Comments - Please in order to comment.

  • Anesh Govender says:

    And yet the government is hurtling towards Karpowerships to provide energy. We have the best cheapest natural energy sources yet govt ignores this.

  • Hari Seldon says:

    This assertion needs to be elaborated more – what is the current best evidence for this? Is there any example globally of an area the size of South Africa being able to rely on renewables for baseload and being able to do this RELIABLY? Blackouts in California for instance portend problems with relying on renewables for baseload. I sense the argument is a lot more nuanced.

    The assertion you made is ” outdated argument of the necessity of baseload energy, which completely ignores the strides made in modern technology”

  • Dave Martin says:

    It should be a requirement that articles written about technical issues like electricity supply should be checked by an engineer for accuracy prior to publication. There are too many articles about SA’s biggest problem – reliable electricity supply – where the authors clearly do not understand the basics of the problem.

    To say that that renewable energy is the cheapest energy source without addressing the intermittency issue and the costs associated with mitigating intermittency borders on misinformation.

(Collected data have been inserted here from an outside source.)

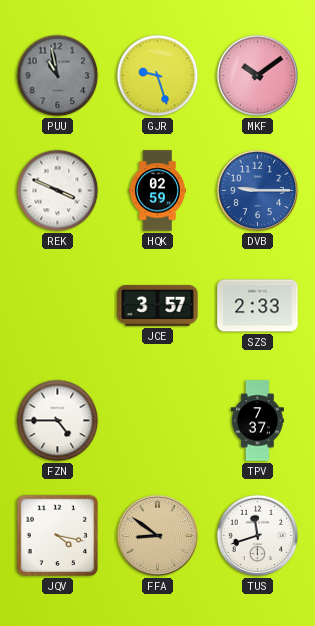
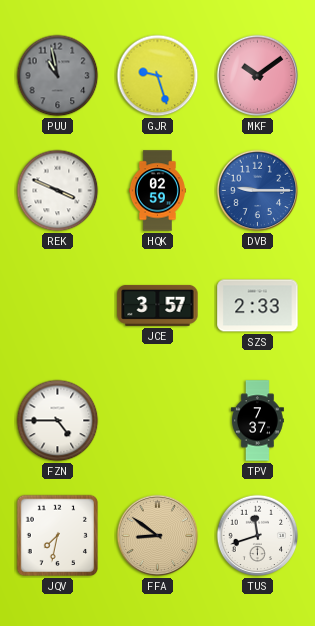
JQV: 4:17 -> 7:32
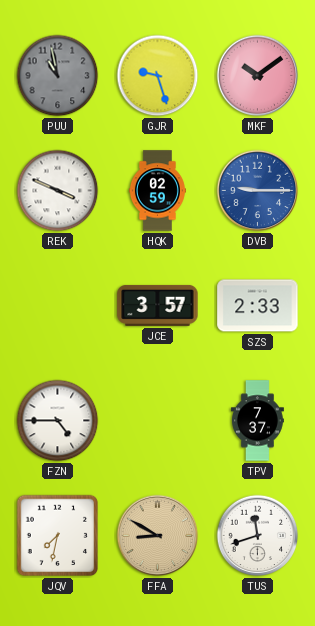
FFA: 8:51 -> 8:50
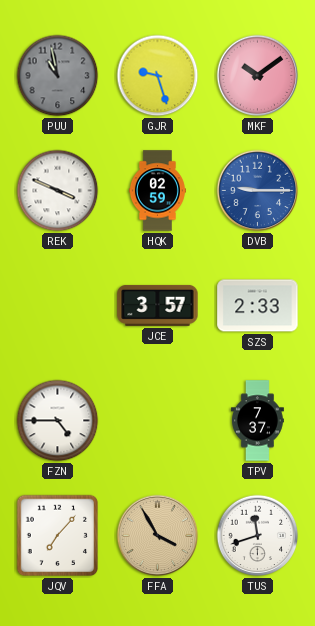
JQV: 7:32 -> 7:07
FFA: 8:50 -> 3:55
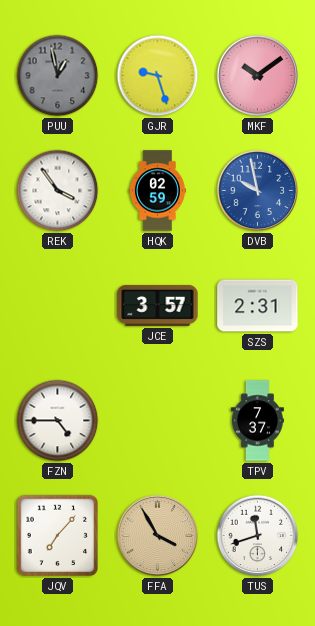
PUU: 10:58 -> 12:58
REK: 3:49 -> 3:54
DVB: 9:15 -> 9:58
SZS: 2:33 -> 2:31
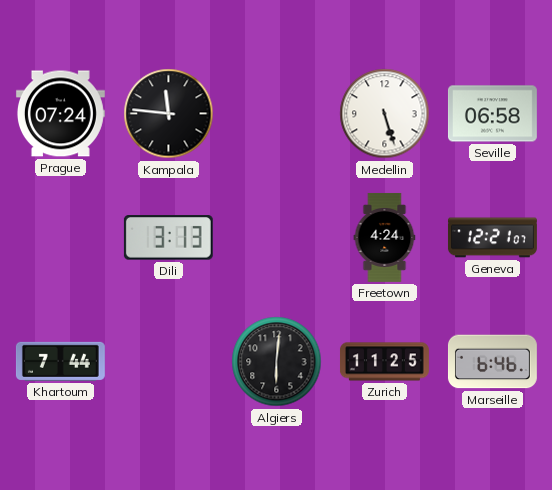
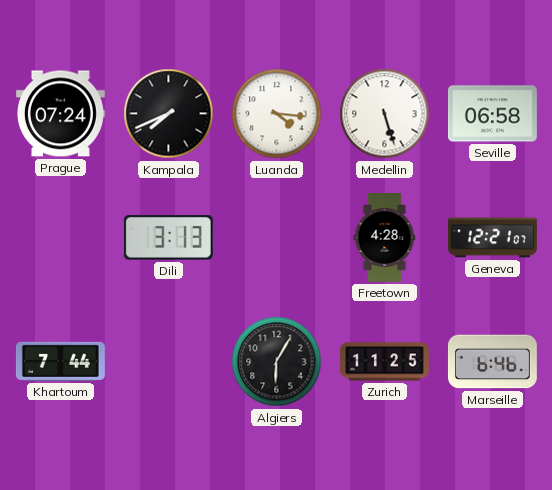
Kampala: 11:46 -> 7:41
Luanda: none -> 4:16
Freetown: 4:24 -> 4:28
Algiers: 6:01 -> 6:05
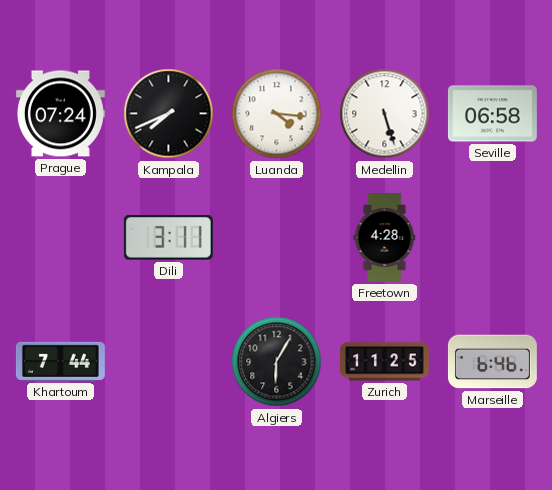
Dili: 3:13 -> 3:11
Geneva: 12:21 -> none
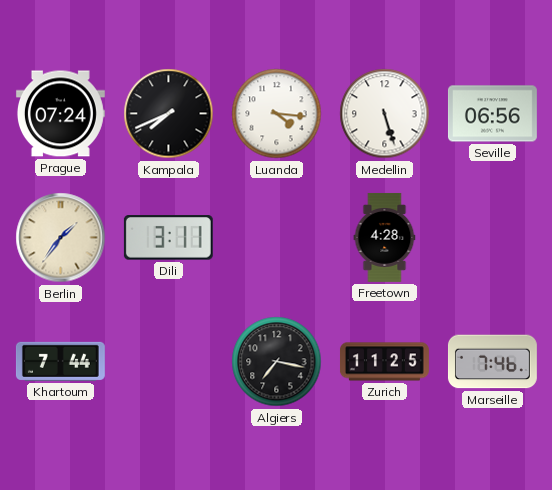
Seville: 06:58 -> 06:56
Berlin: none -> 1:36
Algiers: 6:05 -> 7:17
Marseille: 6:46 -> 7:46
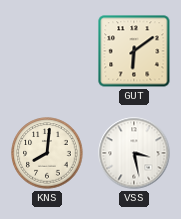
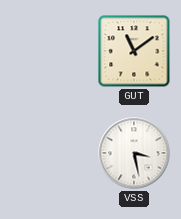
GUT: 6:09 -> 11:09
KNS: 8:01 -> none
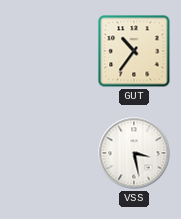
GUT: 11:09 -> 10:36
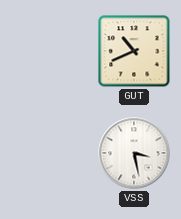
GUT: 10:36 -> 10:41
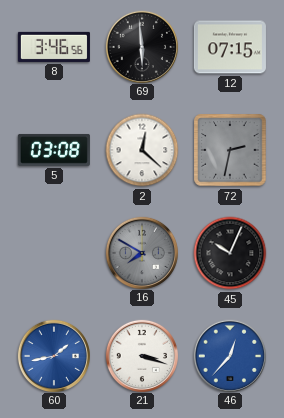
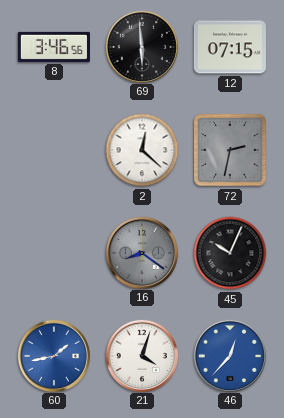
5: 03:08 -> none
16: 7:50 -> 8:21
21: 3:18 -> 4:03
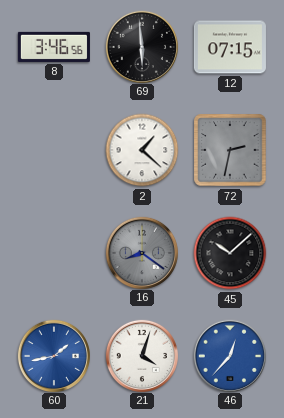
2: 12:22 -> 1:22
45: 10:04 -> 10:08
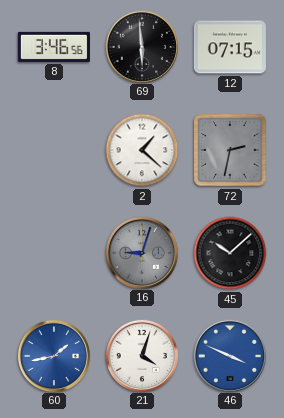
16: 8:21 -> 9:03
46: 12:37 -> 3:49
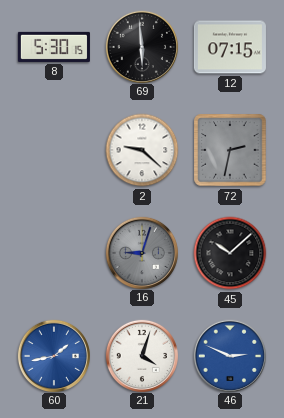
8: 3:46 -> 5:30
2: 1:22 -> 9:22
46: 3:49 -> 2:49
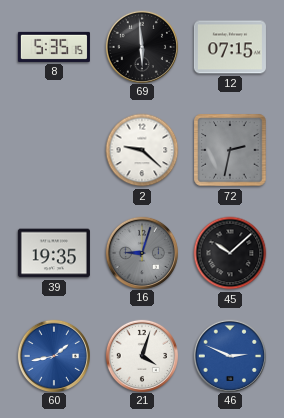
8: 5:30 -> 5:35
39: none -> 19:35
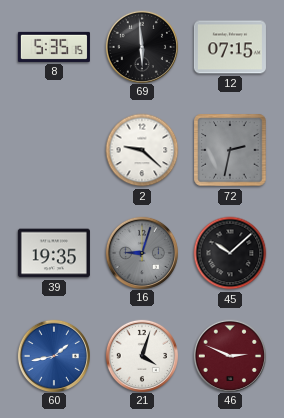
46 dial: blue -> burgundy
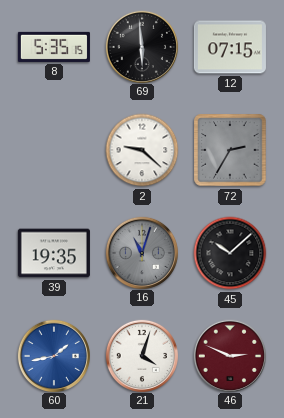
72: 2:32 -> 2:35
16: 9:03 -> 11:03
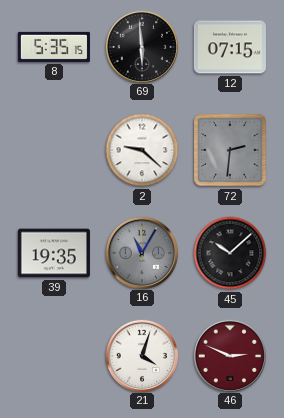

    The Daily Maverick really needs to up its game. This is probably the biggest economic challenge our country faces and yet we read endless articles written by passionate activists with good intentions but very poor technical understanding.

    South Africa has 4 windless nights per year. The first thing proponents of a “renewable-only” solution must do is explain what they think happens on those nights. How many GWh of batteries would be required? At what cost?

    Tesla produced about 4GWh of grid scale batteries last year. Even if we bought ALL those expensive batteries (outbidding the USA, Europe and China) those batteries would run South Africa for just 9 minutes.

    • Mike Monson says:

      The rapid advances in battery technology portend a more cost effective and higher capacity future solution although these are still to be proven. Nevertheless, the science is encouraging enough to attract significant investment. Add to these likely advances the facts that more localised energy production is much more efficient than centralised generation where massive amounts of energy are lost during transmission and you get a different picture.
      On top of this, read the study produced by Stellenbosch university on the capacity for wind power from turbines located on the reefs off the Southern and Western Cape coast and you will realise that your 4 wind free days is not a factor at all.
      The developed economies are not recklessly abandoning fossil fuels in spite of the difficulties in transition, they really do know what they are doing. The criminal Ukraine war has just exasperated the situation further so we can expect much greater urgency in the transitions.
      In South Africa the fossil fuel based generating capacity has already been destroyed by corruption and it would be wise not to miss the golden opportunity to replace the destroyed capacity with a combination of renewables that can undoubtedly provide a distributed base load effect using already proven technologies.

    • Robin Hayes says:

      I have to concur with Dave Martin and add to the ignorance that we commonly see surrounding the energy question by the passionate but non-technical writers.
      The comment made about nuclear power and Koeberg, in particular, are disinformation and untrue.
      There are many countries around the world that are pursuing nuclear power due to its inherent advantages. Renewables as we know them now, cant provide baseline power and there are other things to consider. One 3MW wind turbine can take up to 5t of copper in its construction which means excavating 5 000t of copper-bearing ore! Also, some solar panels use a particularly nasty greenhouse gas – man-made nitrogen trifluoride – in their manufacture.
      There’s nothing ‘green’ or sustainable about either of these processes!